Diszipliniert, gelassen, kühl

■ Jitzhak Rabin, der Friedensnobelpreisträger, war lange ein Mann des Militärs. Mit dem historischen Händedruck mit PLO-Chef Arafat sprang er über seinen Schatten

Es war Jitzhak Rabins größte Stunde: Am 10. September 1993 tauschte der israelische Regierungschef auf dem Südrasen des Weißen Hauses in Washington mit PLO-Chef Jassir Arafat einen knappen Händedruck aus. Israels Außenminister Schimon Peres und US-Präsident Bill Clinton assistierten. Und die Welt staunte: Nach über 40 Jahren Dauerkonflikt probten die Erzfeinde Rabin und Arafat die Versöhnung, einigten sich zwei Völker, die um ein und dasselbe Land kämpften und zu Todfeindschaft verdammt schienen, auf gegenseitige Anerkennung und Frieden: „Schalom. Salam. Peace.“

Rabins Weg nach Washington war weit. Und er begann in Jerusalem, wo er am 1. März 1922 als Sohn russischer Einwanderer geboren wurde. Schon als 18jähriger trat der Kibbuznik Jitzhak Rabin der illegalen Kommandogruppe „Palmach“ bei, später dann der israelischen Armee. 1948, als nach der Staatsproklamation die arabischen Nachbarn Israel angriffen, wurde er im Kampf um Jerusalem Kommandant der Elitebrigade „Har-El“.

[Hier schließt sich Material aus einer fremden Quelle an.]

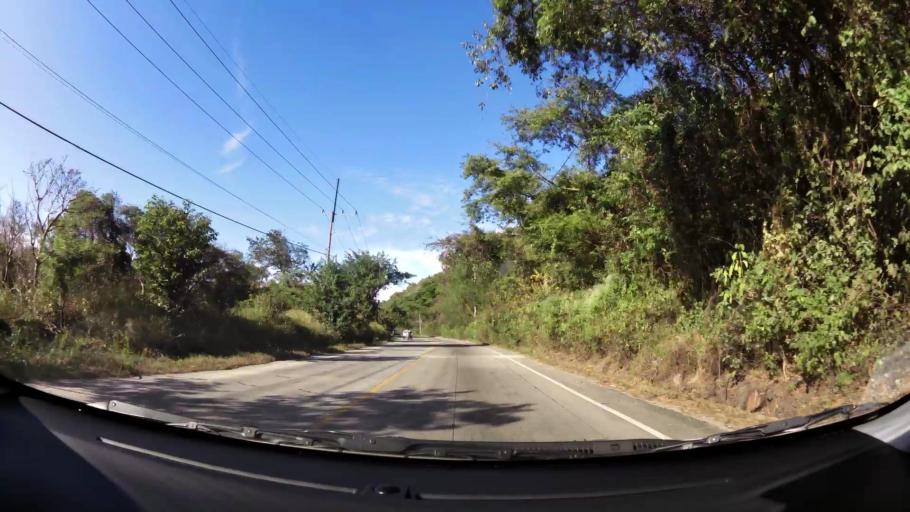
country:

In der jungen israelischen Armee machte Rabin eine beispiellose Karriere. Er galt als diszipliniert, gelassen, kühl. Vor allem aber als strategisches Genie. 1964, im Gründungsjahr der PLO, wurde er Generalstabschef. Mehr noch als Verteidigungsminister Moshe Dayan zeichnete Rabin für die Strategie des Sechs-Tage- Kriegs vom Juni 1967 verantwortlich. Die völlige Zerstörung der ägyptischen Luftwaffe ging auf sein Konto.

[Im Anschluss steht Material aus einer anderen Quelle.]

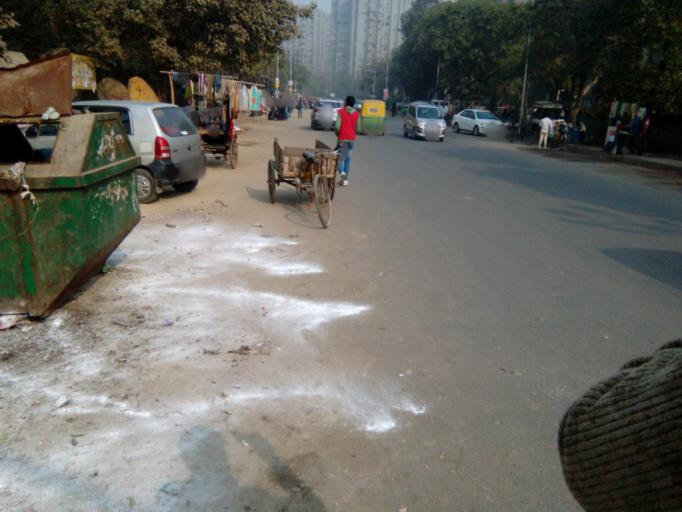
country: IN
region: Uttar Pradesh
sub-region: Gautam Buddha Nagar
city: Noida
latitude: 28.6412
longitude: 77.3195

Der Sieg machte den menschenscheuen Rabin zum Volkshelden. Wenige Monate später beendete er turnusmäßig seine militärische Laufbahn. Und obwohl ein lausiger Redner und ohne jedes Charisma, begann er eine politische Karriere – als Führer des rechten Flügels der sozialdemokratischen Arbeitspartei. Sein innerparteilicher Widerpart und Intimfeind wurde Schimon Peres. Mehr als 15 Jahre lang befehdeten die Erzrivalen einander, lähmten ihre Intrigen und Streitereien die Partei.

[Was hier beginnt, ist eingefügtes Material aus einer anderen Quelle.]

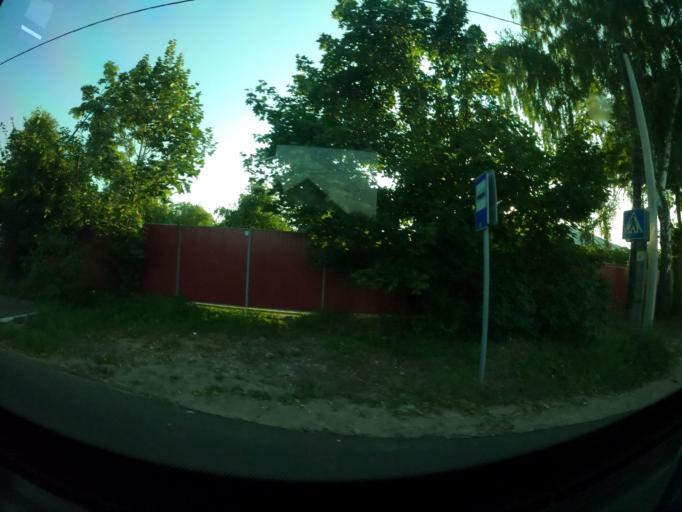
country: RU
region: Moskovskaya
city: Serpukhov
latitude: 54.9330
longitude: 37.3666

Anfang 1968 ging Rabin als Botschafter nach Washington. Er blieb fünf Jahre, in denen er sein politisches Credo entwickelte: Die amerikanischen und israelischen Interessen sind identisch, nur unter dem Schutzschild der USA kann der Staat Israel überleben. Nach seiner Rückkehr aus Washington wurde der populäre Kriegsheld Anfang 1974 unter Golda Meir Arbeitsminister, im Juni 1974 schließlich selbst Regierungschef. Seine Wahl stellte eine Premiere dar: Rabin war der erste in Israel geborene Ministerpräsident. Gegenüber den Palästinensern vertrat er eine Politik der eisernen Hand, lehnte den Gedanken an einen palästinensischen Staat vehement ab. Auch der Landesvater Rabin war letztlich ein Militär. Durch und durch.

Drei Jahre später brachte ihn ein Devisenvergehen zu Fall. Rabins Frau hatte ein Dollarkonto in den USA verschwiegen. Der Ministerpräsident mußte zurücktreten. Auch als Parteichef. Den Vorsitz übernahme Rabins ewiger Rivale: Schimon Peres.

Die außenpolitische Sensation im November 1977, als der ägyptische Präsident Sadat nach Jerusalem reiste und in der Knesset eine Friedensrede hielt, erlebte Rabin als einfacher Abgeordneter. Ebenso den Separatfrieden zwischen Ägypten und Israel, den Sadat 1978 im Alleingang mit Rabins Nachfolger Menachim Begin schloß. Erst 1984 kehrte Rabin in die Regierung zurück. In der großen Koalition aus rechtskonservativem Likud und sozialdemokratischer Arbeitspartei wurde er Verteidigungsminister. Es war Rabin, der 1985 die umstrittene Libanon-Invasion beendete. Es war aber auch Rabin, der im selben Jahr die Zerstörung der PLO-Zentrale in Tunis durch israelische Bomber mitvorbereitete, um Arafat zu töten. Arafat überlebte.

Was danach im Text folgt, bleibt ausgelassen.